By all indications, the private sector is anything but the engine of economic growth. It is rather the engine of economic chaos in every sense of the word.
It is in the lives of ordinary people that we see its degenerative power. Overnight, in London, the private sector dismissed thousands of ordinary workers who had reported for work in the financial sector. In Ghana, it has wrecked its havoc since 1983 under then PNDC and continued under NDC and now NPP.
The decimation of families will follow with mortgage defaults and homes repossessions and divorces.
The free market private sector is not engine of economic growth for this practical reason alone.
The theoretical reason is that the private sector only organises resources towards a profitable goal. It is not interested in any wider social objective not subject to profit. Hence, it can sacrifice virtues such as equality, justice, freedom and uprightness. However, these are the values necessary for establishing a just and free society.
So what is the real engine of economic growth?
It is ordinary people with their hopes, aspirations, fears and other qualities such as initiative, creativity and entrepreneurship. In the case of Ghana, it is the ordinary poor Ghanaian Majority. Unless they are empowered, Ghana cannot grow wealthy.

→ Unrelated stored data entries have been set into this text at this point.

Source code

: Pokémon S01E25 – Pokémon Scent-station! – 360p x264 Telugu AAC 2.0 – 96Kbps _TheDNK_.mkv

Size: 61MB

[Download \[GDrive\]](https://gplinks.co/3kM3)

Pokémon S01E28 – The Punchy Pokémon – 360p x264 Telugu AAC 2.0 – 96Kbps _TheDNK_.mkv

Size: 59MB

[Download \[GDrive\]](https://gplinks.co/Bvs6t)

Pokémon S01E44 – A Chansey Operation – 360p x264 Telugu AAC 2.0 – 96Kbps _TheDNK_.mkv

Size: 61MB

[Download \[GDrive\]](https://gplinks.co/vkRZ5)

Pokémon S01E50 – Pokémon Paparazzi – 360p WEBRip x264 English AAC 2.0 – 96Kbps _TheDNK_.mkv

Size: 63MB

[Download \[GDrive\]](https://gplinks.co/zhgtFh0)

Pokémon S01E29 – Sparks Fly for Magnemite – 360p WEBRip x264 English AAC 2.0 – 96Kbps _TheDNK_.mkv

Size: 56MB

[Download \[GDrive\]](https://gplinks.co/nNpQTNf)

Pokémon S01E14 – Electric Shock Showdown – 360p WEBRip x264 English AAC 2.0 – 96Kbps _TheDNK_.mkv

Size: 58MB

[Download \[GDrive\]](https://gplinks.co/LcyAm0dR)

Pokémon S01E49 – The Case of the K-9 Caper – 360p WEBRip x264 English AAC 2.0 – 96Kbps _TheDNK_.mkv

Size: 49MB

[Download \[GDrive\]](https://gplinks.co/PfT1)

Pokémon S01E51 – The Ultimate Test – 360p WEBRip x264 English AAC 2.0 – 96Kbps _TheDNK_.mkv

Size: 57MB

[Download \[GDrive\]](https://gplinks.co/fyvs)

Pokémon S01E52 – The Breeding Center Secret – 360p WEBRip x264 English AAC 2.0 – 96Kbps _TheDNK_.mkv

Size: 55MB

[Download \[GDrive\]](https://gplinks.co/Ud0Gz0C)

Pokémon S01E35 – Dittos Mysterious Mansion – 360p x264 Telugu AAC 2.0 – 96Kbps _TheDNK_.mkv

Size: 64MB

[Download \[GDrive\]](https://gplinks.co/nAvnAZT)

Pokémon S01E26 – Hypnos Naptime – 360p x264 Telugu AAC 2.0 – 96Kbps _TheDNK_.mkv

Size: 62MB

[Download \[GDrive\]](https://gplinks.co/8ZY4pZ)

Generally, there are four sectors in every society, namely, the private sector, the public sector, the international sector and the civil sector. All four sectors must be working properly for Ghana to grow. It must be clear to all that the private sector cannot have monopoly over human qualities.
The propagandistic practice so far of singling out only the private sector as the engine of economic growth is not correct in both theory and practice.
The way forward is more like a co-ordinated engine of economic growth. Someone must do the co-ordination. Whoever it is, it cannot be the private sector.
Even if the pubic sector is bad and corrupt, at least we can hold them to account at the ballot box and force change that way. The private sector is not subject to account through electoral change. The market may be seen as the final arbiter for the performance of the private sector. However, that does not make it the engine of economic growth. Markets are not democratic institutions. They must be subject to the democratic will of the Ghanaian people for instance. Most markets are either monopolies or oligopolies. Free competitive markets do not exist anywhere in the world.
Following the arguments of books like Ayn Rand’s “Atlas Shrugged” only destroys ones capacity to think sanely.
It creates a psychotic state in which conservative-liberal elites begin to believe that Government intervening in every nook and cranny of our existence is bad and weakens individuals.
In addition, it conceives only of individuals as entrepreneurs who have the capacity to save us all. These are the kind of books that people as Alan Greenspan et al read in order to fashion the current financial system now imploding.
It is sheer madness. That is what freemarket does to one’s mental sanity and behaviour.